Al centro dell’inchiesta, che ora ha un primo indagato di peso nel mondo del calcio, c’è l’agenzia di eventi e presunta società “schermo”, la MA.DE. Milano, che avrebbe organizzato serate ‘all inclusive’, in qualche caso anche con la droga della risata, per i clienti vip disposti a sborsare molti soldi, nei locali alla moda milanesi e in alberghi di lusso.

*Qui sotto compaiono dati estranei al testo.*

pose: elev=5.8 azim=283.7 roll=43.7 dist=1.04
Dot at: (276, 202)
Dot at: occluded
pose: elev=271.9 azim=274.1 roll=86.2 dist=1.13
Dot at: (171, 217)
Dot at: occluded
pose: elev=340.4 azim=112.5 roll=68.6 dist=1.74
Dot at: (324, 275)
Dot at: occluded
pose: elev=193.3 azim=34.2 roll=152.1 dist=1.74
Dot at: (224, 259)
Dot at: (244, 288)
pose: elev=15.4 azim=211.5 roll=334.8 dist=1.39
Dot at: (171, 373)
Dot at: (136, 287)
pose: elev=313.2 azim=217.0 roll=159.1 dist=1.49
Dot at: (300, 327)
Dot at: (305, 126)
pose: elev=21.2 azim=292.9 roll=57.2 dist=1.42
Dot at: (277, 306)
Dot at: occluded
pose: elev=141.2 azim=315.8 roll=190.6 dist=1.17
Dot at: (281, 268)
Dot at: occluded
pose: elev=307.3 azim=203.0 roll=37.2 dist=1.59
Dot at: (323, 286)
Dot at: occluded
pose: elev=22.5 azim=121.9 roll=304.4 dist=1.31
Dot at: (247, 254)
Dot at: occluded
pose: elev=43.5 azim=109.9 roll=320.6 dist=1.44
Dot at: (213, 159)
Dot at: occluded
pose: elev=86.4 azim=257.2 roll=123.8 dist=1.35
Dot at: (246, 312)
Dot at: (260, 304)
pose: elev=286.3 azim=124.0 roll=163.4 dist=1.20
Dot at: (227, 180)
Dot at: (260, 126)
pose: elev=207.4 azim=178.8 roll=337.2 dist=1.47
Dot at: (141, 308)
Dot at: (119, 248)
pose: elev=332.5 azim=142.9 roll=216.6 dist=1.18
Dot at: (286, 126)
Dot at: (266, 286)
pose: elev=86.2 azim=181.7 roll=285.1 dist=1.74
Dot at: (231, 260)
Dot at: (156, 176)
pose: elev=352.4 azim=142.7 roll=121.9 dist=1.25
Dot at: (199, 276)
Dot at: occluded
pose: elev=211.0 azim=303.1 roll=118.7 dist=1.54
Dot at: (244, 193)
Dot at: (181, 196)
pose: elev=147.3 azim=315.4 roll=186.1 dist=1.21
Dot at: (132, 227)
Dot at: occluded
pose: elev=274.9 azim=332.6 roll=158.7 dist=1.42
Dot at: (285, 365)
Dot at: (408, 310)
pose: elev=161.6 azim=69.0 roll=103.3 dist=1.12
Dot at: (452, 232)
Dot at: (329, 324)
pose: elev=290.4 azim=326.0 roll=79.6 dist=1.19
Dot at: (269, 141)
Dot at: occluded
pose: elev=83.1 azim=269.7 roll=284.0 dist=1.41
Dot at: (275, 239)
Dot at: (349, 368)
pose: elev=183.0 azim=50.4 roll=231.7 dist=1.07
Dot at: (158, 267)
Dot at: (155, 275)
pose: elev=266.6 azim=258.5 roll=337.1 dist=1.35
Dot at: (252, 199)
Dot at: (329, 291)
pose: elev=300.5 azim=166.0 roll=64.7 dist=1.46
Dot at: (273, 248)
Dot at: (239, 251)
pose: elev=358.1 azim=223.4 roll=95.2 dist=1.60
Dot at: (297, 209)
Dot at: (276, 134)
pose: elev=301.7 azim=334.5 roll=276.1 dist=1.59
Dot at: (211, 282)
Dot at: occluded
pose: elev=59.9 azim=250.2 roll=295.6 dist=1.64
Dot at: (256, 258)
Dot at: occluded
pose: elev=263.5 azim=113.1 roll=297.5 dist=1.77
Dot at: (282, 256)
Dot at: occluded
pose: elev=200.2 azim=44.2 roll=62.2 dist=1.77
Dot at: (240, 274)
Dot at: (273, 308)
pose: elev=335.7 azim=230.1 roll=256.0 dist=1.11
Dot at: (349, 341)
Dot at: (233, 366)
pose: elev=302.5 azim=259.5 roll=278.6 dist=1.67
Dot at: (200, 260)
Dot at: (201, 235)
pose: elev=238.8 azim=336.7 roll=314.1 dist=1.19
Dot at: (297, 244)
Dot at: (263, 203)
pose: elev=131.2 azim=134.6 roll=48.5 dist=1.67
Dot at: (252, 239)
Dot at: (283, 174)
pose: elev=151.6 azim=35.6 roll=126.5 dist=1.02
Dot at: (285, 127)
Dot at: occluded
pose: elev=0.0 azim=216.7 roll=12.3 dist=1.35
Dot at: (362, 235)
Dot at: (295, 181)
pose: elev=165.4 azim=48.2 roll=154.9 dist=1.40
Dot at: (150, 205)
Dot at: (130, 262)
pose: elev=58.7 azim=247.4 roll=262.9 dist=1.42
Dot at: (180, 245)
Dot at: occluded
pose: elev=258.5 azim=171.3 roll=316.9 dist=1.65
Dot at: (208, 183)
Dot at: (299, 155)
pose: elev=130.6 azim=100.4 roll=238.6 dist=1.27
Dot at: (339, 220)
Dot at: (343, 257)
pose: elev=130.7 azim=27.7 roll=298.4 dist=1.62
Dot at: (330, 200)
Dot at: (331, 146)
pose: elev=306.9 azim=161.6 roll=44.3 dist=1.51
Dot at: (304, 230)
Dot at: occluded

Si sospetta l’esistenza di un presunto giro di sfruttamento e favoreggiamento della prostituzione, fatto di escort che sarebbero state spinte ad “acchiappare”, così veniva detto nelle intercettazioni, giocatori di Serie A e non solo e altri sportivi.

A Bastoni nello specifico viene contestato sesso a pagamento con una ragazza che nel 2020 aveva 17 anni. Si tratterebbe – a quanto riferisce Adnkronos da fonti qualificate – dell’unico episodio in cui è coinvolta una minorenne, finora emerso dalle indagini. L’inchiesta complessiva era esplosa lo scorso 21 aprile, quando erano stati poste agli arresti domiciliari quattro persone, tra cui Emanuele Buttini e Deborah Ronchi. Le verifiche sono andate avanti anche con le analisi sui telefoni sequestrati ad arrestati e indagati, ma anche consegnati dalle ragazze. Analisi attraverso, in particolare, una lunga lista di “parole chiave“, tra cui pure oltre sessanta cognomi di calciatori più o meno noti, per cercare eventuali riscontri degli incontri e della gestione degli appuntamenti nelle chat. La contestazione al difensore dell’Inter è nata proprio dalle ricerca dentro le chat con la parola “Bastoni“.

E per far luce su quelle serate in questi giorni i pubblici ministeri hanno deciso di ascoltare come testi, non indagati, anche altri calciatori: Daniel Maldini, attaccante dell’Atalanta e figlio dello storico capitano rossonero, Riccardo Calafiori, centrale dell’Arsenal e difensore della Nazionale, e Kevin Bonifazi, difensore del Bologna.